> **Dataset excerpt**
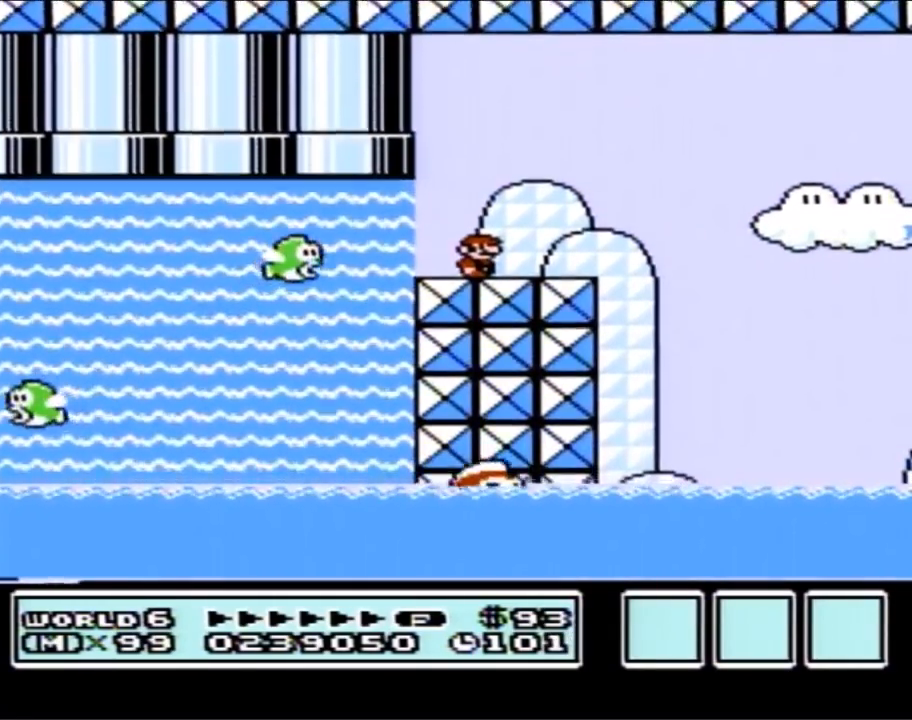
{"buttons": [], "events": []}
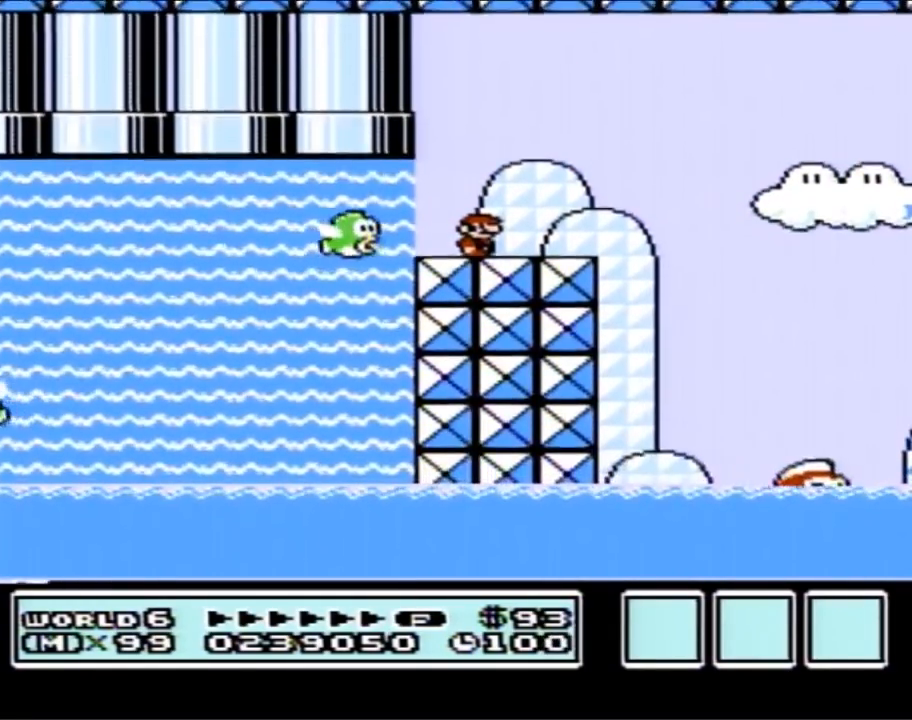
{"buttons": [], "events": []}
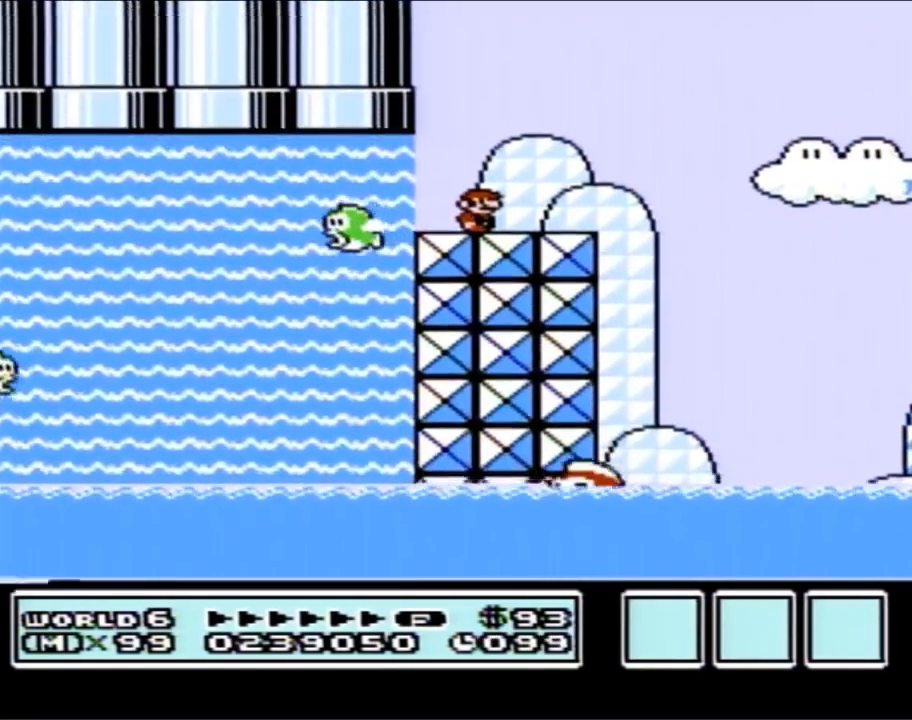
{"buttons": ["B", "DPAD_RIGHT"], "events": [[200, "B", "down"], [200, "DPAD_RIGHT", "down"]]}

> **Exercise description**
The data must come back word for word, with every picture removed.

> **Solution below**
{"buttons": [], "events": []}
{"buttons": [], "events": []}
{"buttons": ["B", "DPAD_RIGHT"], "events": [[200, "B", "down"], [200, "DPAD_RIGHT", "down"]]}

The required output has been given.